To make use of the AOCL-Libraries, a suitable compiler (gcc or aocc ) has to be loaded first. Currently, AOCL is available as a single package including all of its libraries and you can choose between two different integer type lengths: lp64 uses 32-bit integer interfaces (most commonly used) whereas ilp64 uses 64-bot integer interfaces (rare).

Loading AOCL via Lmod

Choose one of the following lines
ml load aocc aocl
ml load aocc aocl/ilp64
ml load gcc aocl
ml load gcc aocl/ilp64
ml load gcc/13.2 aocl
ml load gcc/13.2 aocl/ilp64


AOCL consists of the following libraries:

BLIS (BLAS [Basic Linear Algebra Subprograms] Library)

BLIS is a portable open-source software framework for instantiating high-performance Basic Linear Algebra Subprograms (BLAS), such as dense linear algebra libraries.

libFLAME (LAPACK [Linear Algebra PACKage])

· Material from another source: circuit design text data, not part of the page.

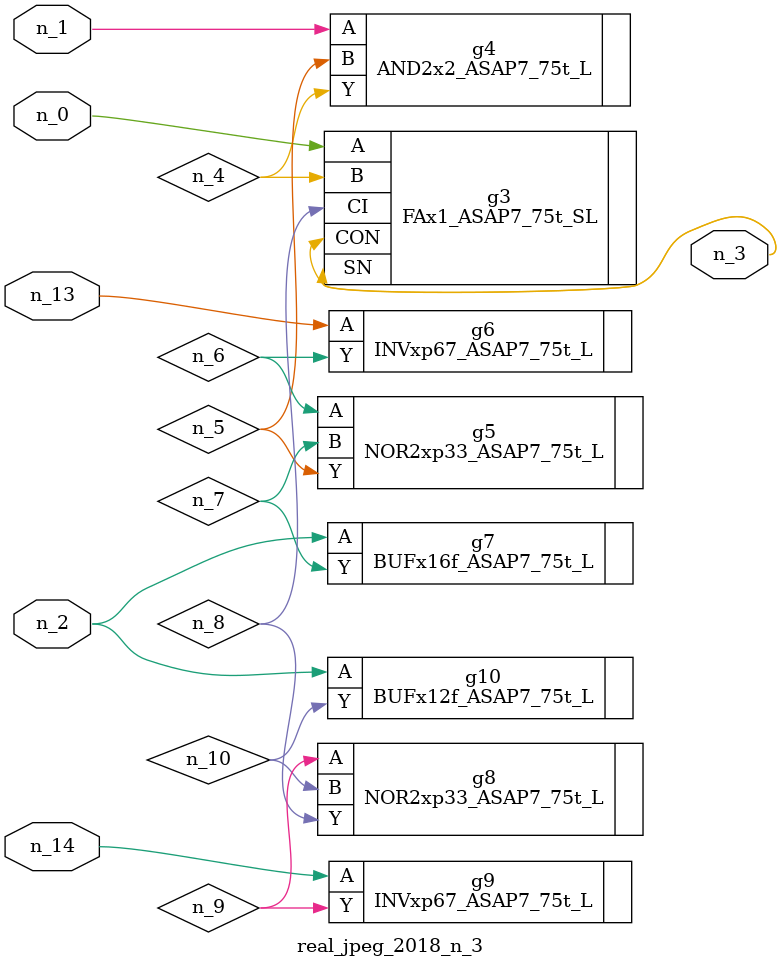
<source format=v>
module real_jpeg_2018_n_3 (n_0, n_1, n_14, n_2, n_13, n_3);

input n_0;
input n_1;
input n_14;
input n_2;
input n_13;

output n_3;

wire n_5;
wire n_8;
wire n_4;
wire n_6;
wire n_7;
wire n_10;
wire n_9;

FAx1_ASAP7_75t_SL g3 ( 
.A(n_0),
.B(n_4),
.CI(n_8),
.CON(n_3),
.SN(n_3)
);

AND2x2_ASAP7_75t_L g4 ( 
.A(n_1),
.B(n_5),
.Y(n_4)
);

BUFx16f_ASAP7_75t_L g7 ( 
.A(n_2),
.Y(n_7)
);

BUFx12f_ASAP7_75t_L g10 ( 
.A(n_2),
.Y(n_10)
);

NOR2xp33_ASAP7_75t_L g5 ( 
.A(n_6),
.B(n_7),
.Y(n_5)
);

NOR2xp33_ASAP7_75t_L g8 ( 
.A(n_9),
.B(n_10),
.Y(n_8)
);

INVxp67_ASAP7_75t_L g6 ( 
.A(n_13),
.Y(n_6)
);

INVxp67_ASAP7_75t_L g9 ( 
.A(n_14),
.Y(n_9)
);


endmodule
</source>
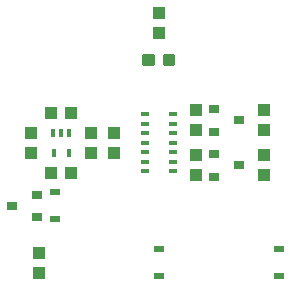
<source format=gtp>
G75*
%MOIN*%
%OFA0B0*%
%FSLAX25Y25*%
%IPPOS*%
%LPD*%
%AMOC8*
5,1,8,0,0,1.08239X$1,22.5*
%
%ADD10R,0.03937X0.04331*%
%ADD11R,0.03543X0.03150*%
%ADD12R,0.02598X0.01260*%
%ADD13R,0.04331X0.03937*%
%ADD14R,0.01575X0.02953*%
%ADD15R,0.01300X0.02700*%
%ADD16R,0.03268X0.02480*%
%ADD17C,0.01181*%
D10*
X0128333Y0288054D03*
X0128333Y0294746D03*
X0125833Y0328054D03*
X0125833Y0334746D03*
X0145833Y0334746D03*
X0145833Y0328054D03*
X0153333Y0328054D03*
X0153333Y0334746D03*
X0180833Y0335554D03*
X0180833Y0342246D03*
X0180833Y0327246D03*
X0180833Y0320554D03*
X0203333Y0320554D03*
X0203333Y0327246D03*
X0203333Y0335554D03*
X0203333Y0342246D03*
X0168333Y0368054D03*
X0168333Y0374746D03*
D11*
X0186896Y0342640D03*
X0186896Y0335160D03*
X0186896Y0327640D03*
X0186896Y0320160D03*
X0195164Y0323900D03*
X0195164Y0338900D03*
X0127770Y0314140D03*
X0127770Y0306660D03*
X0119503Y0310400D03*
D12*
X0163609Y0321951D03*
X0163609Y0325101D03*
X0163609Y0328250D03*
X0163609Y0331400D03*
X0163609Y0334550D03*
X0163609Y0337699D03*
X0163609Y0340849D03*
X0173058Y0340849D03*
X0173058Y0337699D03*
X0173058Y0334550D03*
X0173058Y0331400D03*
X0173058Y0328250D03*
X0173058Y0325101D03*
X0173058Y0321951D03*
D13*
X0139180Y0321400D03*
X0132487Y0321400D03*
X0132487Y0341400D03*
X0139180Y0341400D03*
D14*
X0138392Y0328152D03*
X0133274Y0328152D03*
D15*
X0133183Y0334650D03*
X0135833Y0334650D03*
X0138483Y0334650D03*
D16*
X0133833Y0314928D03*
X0133833Y0305872D03*
X0168333Y0295928D03*
X0168333Y0286872D03*
X0208333Y0286872D03*
X0208333Y0295928D03*
D17*
X0170408Y0357522D02*
X0170408Y0360278D01*
X0173164Y0360278D01*
X0173164Y0357522D01*
X0170408Y0357522D01*
X0170408Y0358644D02*
X0173164Y0358644D01*
X0173164Y0359766D02*
X0170408Y0359766D01*
X0163503Y0360278D02*
X0163503Y0357522D01*
X0163503Y0360278D02*
X0166259Y0360278D01*
X0166259Y0357522D01*
X0163503Y0357522D01*
X0163503Y0358644D02*
X0166259Y0358644D01*
X0166259Y0359766D02*
X0163503Y0359766D01*
M02*

</source>
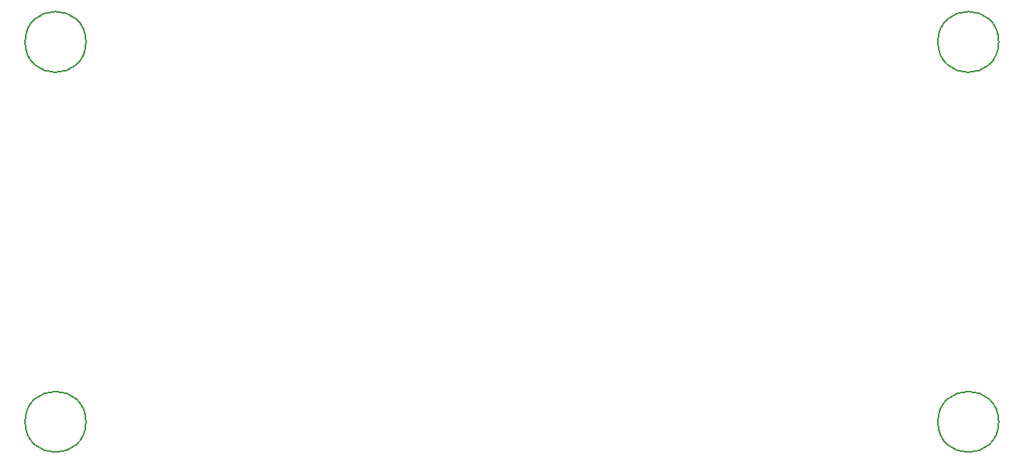
<source format=gbr>
%TF.GenerationSoftware,KiCad,Pcbnew,(7.0.0)*%
%TF.CreationDate,2023-06-01T21:15:46+02:00*%
%TF.ProjectId,temperature-logger,74656d70-6572-4617-9475-72652d6c6f67,rev?*%
%TF.SameCoordinates,Original*%
%TF.FileFunction,Other,Comment*%
%FSLAX46Y46*%
G04 Gerber Fmt 4.6, Leading zero omitted, Abs format (unit mm)*
G04 Created by KiCad (PCBNEW (7.0.0)) date 2023-06-01 21:15:46*
%MOMM*%
%LPD*%
G01*
G04 APERTURE LIST*
%ADD10C,0.150000*%
G04 APERTURE END LIST*
D10*
%TO.C,H1*%
X58200000Y-55000000D02*
G75*
G03*
X58200000Y-55000000I-3200000J0D01*
G01*
%TO.C,H2*%
X154200000Y-55000000D02*
G75*
G03*
X154200000Y-55000000I-3200000J0D01*
G01*
%TO.C,H3*%
X58200000Y-95000000D02*
G75*
G03*
X58200000Y-95000000I-3200000J0D01*
G01*
%TO.C,H4*%
X154200000Y-95000000D02*
G75*
G03*
X154200000Y-95000000I-3200000J0D01*
G01*
%TD*%
M02*

</source>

AOCL-libFLAME is a high performant implementation of Linear Algebra PACKage (LAPACK). LAPACK provides routines for solving systems of linear equations, least-squares problems, eigenvalue problems, singular value problems, and the associated matrix factorizations.

AMD-FFTW (Fastest Fourier Transform in the West)

The AMD-optimized version of Fast Fourier Transform Algorithm (FFTW) is an open-source implementation of FFTW that offers a comprehensive collection of fast C routines for computing the Discrete Fourier Transform (DFT) and various special cases thereof that are optimized for AMD EPYC and other AMD “Zen”-based processors. It can compute transforms of real and complex valued arrays of arbitrary size and dimension.

LibM (AMD Core Math Library)

AMD LibM is a software library containing a collection of basic math functions optimized for x86-64 processor-based machines. It provides many routines from the list of standard C99 math functions. Applications can link into the AMD LibM library and invoke math functions instead of using the compiler’s default math functions for better accuracy and performance.

AOCL-Sparse

AOCL-Sparse is a library containing basic linear algebra subroutines for the sparse matrices and vectors optimized for AMD EPYCTM and other AMD “Zen”-based processors. It is designed to be used with C and C++.